For deeper observability — watcher status, checkpoint values, and per-snapshot file counts — see the Observability page.
Pausing Ingestion
To pause scheduled ingestion from Data Portal:
- Open the table in the Tables view.
- Click Pause Ingestion.
This sets
"enabled": "false" on the IcebergIngestionTask. Any run currently in progress completes normally. Existing segments and the last checkpoint are preserved — when you re-enable, ingestion resumes from where it left off.
Frequently Asked Questions
The Validate step fails — what should I check?
- Confirm the access key has
glue:GetTable, glue:GetDatabase, and s3:GetObject permissions (or equivalent for S3 Tables).
- Verify the region matches where your Glue database or S3 bucket lives.

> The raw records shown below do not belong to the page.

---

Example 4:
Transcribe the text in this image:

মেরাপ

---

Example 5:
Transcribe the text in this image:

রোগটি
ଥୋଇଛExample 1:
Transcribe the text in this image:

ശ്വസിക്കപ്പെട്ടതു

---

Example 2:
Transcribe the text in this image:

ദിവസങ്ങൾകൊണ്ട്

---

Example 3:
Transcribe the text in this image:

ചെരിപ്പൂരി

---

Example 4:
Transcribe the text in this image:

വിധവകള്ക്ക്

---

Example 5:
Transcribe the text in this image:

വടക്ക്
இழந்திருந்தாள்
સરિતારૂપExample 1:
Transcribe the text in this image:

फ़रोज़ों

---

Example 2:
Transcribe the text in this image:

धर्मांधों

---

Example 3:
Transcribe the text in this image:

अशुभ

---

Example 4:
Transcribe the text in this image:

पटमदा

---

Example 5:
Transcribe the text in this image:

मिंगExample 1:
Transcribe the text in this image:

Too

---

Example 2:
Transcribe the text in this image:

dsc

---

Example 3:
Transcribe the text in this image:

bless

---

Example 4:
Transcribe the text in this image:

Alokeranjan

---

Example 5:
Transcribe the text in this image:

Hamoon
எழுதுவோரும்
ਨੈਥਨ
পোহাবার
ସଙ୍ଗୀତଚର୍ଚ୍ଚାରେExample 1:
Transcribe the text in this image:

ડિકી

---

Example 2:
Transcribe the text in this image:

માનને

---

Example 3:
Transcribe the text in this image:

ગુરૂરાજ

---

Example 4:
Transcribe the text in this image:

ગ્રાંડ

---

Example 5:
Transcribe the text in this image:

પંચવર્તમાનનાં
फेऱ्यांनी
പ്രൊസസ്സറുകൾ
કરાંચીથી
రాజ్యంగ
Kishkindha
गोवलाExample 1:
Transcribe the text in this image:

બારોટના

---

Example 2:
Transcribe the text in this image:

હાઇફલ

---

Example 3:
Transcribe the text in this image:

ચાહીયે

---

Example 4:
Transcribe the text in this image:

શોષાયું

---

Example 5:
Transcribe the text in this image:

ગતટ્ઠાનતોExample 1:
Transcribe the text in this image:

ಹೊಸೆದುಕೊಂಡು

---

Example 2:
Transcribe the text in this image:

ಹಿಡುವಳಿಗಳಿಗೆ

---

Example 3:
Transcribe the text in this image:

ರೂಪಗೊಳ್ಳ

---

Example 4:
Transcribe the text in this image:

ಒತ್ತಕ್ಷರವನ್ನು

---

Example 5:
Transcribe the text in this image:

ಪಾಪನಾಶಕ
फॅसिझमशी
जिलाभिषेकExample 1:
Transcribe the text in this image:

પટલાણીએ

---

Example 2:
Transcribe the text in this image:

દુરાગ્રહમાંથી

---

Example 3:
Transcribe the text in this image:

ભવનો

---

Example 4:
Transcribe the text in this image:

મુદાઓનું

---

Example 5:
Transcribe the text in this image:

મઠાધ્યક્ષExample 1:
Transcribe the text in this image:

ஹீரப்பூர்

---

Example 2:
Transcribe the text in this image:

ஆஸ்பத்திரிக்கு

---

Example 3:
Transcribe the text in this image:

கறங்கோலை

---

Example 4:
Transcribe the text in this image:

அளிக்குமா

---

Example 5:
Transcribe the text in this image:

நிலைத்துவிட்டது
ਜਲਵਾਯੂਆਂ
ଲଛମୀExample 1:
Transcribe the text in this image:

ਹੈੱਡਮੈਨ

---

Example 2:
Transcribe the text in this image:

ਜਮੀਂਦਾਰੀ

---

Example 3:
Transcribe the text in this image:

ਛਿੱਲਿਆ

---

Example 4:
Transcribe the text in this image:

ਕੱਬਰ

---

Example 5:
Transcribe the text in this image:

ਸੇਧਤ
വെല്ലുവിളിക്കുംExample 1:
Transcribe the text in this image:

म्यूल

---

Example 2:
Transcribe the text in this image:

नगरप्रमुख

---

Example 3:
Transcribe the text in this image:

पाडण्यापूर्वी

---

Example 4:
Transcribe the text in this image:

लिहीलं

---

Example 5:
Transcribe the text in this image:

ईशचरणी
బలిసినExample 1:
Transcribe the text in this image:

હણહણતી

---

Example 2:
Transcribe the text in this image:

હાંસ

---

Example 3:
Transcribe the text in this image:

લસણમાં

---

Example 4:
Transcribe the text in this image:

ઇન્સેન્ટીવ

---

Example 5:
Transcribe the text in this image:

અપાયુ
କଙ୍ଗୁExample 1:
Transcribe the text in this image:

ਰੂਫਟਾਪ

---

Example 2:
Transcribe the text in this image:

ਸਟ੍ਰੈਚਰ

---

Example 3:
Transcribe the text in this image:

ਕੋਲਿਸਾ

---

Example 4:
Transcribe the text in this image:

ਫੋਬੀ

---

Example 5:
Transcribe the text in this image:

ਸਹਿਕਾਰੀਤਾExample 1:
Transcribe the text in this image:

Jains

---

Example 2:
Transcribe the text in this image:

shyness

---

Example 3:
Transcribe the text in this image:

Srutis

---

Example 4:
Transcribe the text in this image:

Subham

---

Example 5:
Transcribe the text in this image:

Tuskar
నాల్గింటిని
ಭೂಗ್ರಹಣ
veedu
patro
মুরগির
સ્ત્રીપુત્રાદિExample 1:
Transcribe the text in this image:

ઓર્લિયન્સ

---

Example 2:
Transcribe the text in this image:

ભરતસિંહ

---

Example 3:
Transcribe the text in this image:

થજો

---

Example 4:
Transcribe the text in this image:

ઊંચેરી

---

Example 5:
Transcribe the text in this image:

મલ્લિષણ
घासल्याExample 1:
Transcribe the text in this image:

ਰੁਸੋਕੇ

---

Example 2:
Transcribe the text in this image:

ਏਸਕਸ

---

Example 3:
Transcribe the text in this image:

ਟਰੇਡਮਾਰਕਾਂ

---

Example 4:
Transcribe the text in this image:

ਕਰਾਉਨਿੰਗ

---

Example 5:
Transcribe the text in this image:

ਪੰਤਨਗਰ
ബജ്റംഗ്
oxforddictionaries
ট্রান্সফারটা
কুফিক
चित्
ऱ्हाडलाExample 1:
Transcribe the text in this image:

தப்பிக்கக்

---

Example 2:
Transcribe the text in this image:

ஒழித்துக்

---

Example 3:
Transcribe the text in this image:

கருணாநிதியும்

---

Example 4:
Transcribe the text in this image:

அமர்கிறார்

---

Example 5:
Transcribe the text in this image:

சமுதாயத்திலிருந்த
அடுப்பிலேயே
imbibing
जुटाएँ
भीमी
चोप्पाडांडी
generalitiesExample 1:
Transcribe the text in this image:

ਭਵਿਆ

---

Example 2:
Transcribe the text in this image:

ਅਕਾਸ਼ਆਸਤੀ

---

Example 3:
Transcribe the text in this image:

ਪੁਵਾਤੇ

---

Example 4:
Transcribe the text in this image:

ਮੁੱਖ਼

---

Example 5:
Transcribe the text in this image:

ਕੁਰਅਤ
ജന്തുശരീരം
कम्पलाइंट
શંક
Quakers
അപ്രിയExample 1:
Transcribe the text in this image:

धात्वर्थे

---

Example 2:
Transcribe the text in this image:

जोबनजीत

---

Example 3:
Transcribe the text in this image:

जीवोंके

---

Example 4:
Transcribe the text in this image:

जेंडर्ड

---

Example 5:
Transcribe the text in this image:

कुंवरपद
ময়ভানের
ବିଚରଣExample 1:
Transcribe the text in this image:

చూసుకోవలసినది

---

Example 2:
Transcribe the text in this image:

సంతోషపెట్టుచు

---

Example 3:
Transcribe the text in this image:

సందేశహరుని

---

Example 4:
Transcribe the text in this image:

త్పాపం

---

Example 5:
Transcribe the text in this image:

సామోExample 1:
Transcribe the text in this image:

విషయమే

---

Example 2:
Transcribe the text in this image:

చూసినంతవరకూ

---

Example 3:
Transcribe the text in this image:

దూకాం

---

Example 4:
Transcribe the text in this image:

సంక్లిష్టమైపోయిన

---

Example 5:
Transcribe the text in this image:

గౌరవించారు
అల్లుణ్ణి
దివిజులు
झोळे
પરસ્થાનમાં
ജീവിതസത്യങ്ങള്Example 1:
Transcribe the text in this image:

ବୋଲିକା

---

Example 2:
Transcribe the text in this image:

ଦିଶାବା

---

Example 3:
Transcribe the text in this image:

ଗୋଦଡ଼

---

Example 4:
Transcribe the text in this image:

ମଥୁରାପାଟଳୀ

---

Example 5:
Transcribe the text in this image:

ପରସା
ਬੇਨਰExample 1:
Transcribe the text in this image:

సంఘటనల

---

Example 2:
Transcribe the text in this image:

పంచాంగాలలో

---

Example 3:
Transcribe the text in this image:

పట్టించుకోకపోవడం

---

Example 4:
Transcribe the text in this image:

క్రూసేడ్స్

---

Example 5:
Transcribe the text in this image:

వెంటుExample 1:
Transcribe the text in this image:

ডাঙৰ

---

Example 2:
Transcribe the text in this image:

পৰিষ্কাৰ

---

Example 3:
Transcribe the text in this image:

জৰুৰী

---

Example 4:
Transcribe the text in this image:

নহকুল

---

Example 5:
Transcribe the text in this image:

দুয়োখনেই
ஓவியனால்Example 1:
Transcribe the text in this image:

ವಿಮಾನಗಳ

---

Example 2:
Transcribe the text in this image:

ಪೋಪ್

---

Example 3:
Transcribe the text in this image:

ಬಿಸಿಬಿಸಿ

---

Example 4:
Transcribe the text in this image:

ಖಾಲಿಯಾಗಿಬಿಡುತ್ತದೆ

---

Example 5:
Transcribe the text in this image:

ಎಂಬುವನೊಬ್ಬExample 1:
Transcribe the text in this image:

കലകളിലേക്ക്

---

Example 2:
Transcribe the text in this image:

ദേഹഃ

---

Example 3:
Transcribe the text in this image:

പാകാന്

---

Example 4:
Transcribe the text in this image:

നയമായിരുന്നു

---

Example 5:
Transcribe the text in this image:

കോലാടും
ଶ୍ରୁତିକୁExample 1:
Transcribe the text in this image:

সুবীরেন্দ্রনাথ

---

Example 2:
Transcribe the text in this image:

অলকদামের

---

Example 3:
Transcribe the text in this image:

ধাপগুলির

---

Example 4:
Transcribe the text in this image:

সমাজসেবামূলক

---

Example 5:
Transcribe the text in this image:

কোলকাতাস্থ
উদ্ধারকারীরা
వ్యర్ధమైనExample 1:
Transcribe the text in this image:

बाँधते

- For Glue REST, ensure the warehouse value is your numeric AWS account ID, not an account alias.
Can I onboard multiple tables from the same catalog?
Yes. After creating the first table, start the wizard again and reuse the same connection credentials. Each table is registered as an independent Pinot table with its own ingestion schedule.
The table was created but ingestion hasn’t started — what should I check?
Data Portal triggers the first ingestion run automatically after table creation. If ingestion hasn’t started, check the table’s detail page for an error status and review the error message. You can also trigger a run manually via the trigger API.